_MATERIAL TO PROCESS_
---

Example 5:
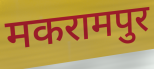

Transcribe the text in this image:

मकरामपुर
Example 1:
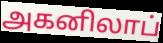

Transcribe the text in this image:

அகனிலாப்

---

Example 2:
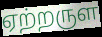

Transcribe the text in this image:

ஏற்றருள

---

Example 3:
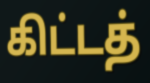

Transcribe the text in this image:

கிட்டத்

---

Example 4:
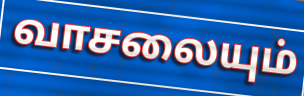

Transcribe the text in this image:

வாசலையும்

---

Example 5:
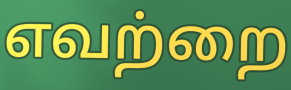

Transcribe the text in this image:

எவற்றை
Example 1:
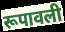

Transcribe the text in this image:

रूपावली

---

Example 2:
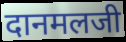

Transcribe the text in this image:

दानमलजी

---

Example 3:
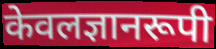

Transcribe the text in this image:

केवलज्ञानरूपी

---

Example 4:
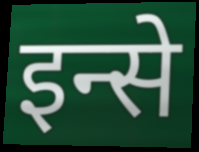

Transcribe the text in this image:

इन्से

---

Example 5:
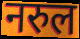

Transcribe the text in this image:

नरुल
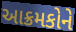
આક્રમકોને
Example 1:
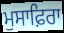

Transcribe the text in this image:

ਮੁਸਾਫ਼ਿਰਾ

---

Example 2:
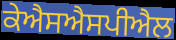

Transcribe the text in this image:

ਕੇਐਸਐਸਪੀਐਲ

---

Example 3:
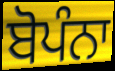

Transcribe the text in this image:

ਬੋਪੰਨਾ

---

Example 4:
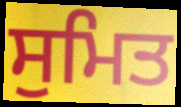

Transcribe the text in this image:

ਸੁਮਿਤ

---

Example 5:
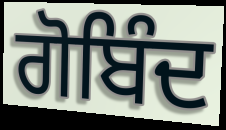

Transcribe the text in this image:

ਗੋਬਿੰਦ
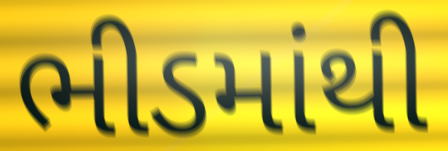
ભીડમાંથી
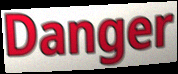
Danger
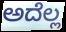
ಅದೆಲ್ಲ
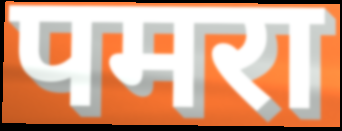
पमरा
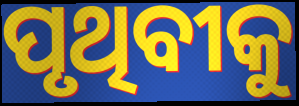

_WHAT IS EXPECTED_
Convert every line of the rows above into a JSON list of strings, one string per line, with blank lines left out. Leave the pictures out of the list.

_IN RESPONSE_
[
  "---",
  "Example 5:",
  "Transcribe the text in this image:",
  "मकरामपुर",
  "Example 1:",
  "Transcribe the text in this image:",
  "அகனிலாப்",
  "---",
  "Example 2:",
  "Transcribe the text in this image:",
  "ஏற்றருள",
  "---",
  "Example 3:",
  "Transcribe the text in this image:",
  "கிட்டத்",
  "---",
  "Example 4:",
  "Transcribe the text in this image:",
  "வாசலையும்",
  "---",
  "Example 5:",
  "Transcribe the text in this image:",
  "எவற்றை",
  "Example 1:",
  "Transcribe the text in this image:",
  "रूपावली",
  "---",
  "Example 2:",
  "Transcribe the text in this image:",
  "दानमलजी",
  "---",
  "Example 3:",
  "Transcribe the text in this image:",
  "केवलज्ञानरूपी",
  "---",
  "Example 4:",
  "Transcribe the text in this image:",
  "इन्से",
  "---",
  "Example 5:",
  "Transcribe the text in this image:",
  "नरुल",
  "આક્રમકોને",
  "Example 1:",
  "Transcribe the text in this image:",
  "ਮੁਸਾਫ਼ਿਰਾ",
  "---",
  "Example 2:",
  "Transcribe the text in this image:",
  "ਕੇਐਸਐਸਪੀਐਲ",
  "---",
  "Example 3:",
  "Transcribe the text in this image:",
  "ਬੋਪੰਨਾ",
  "---",
  "Example 4:",
  "Transcribe the text in this image:",
  "ਸੁਮਿਤ",
  "---",
  "Example 5:",
  "Transcribe the text in this image:",
  "ਗੋਬਿੰਦ",
  "ભીડમાંથી",
  "Danger",
  "ಅದೆಲ್ಲ",
  "पमरा"
]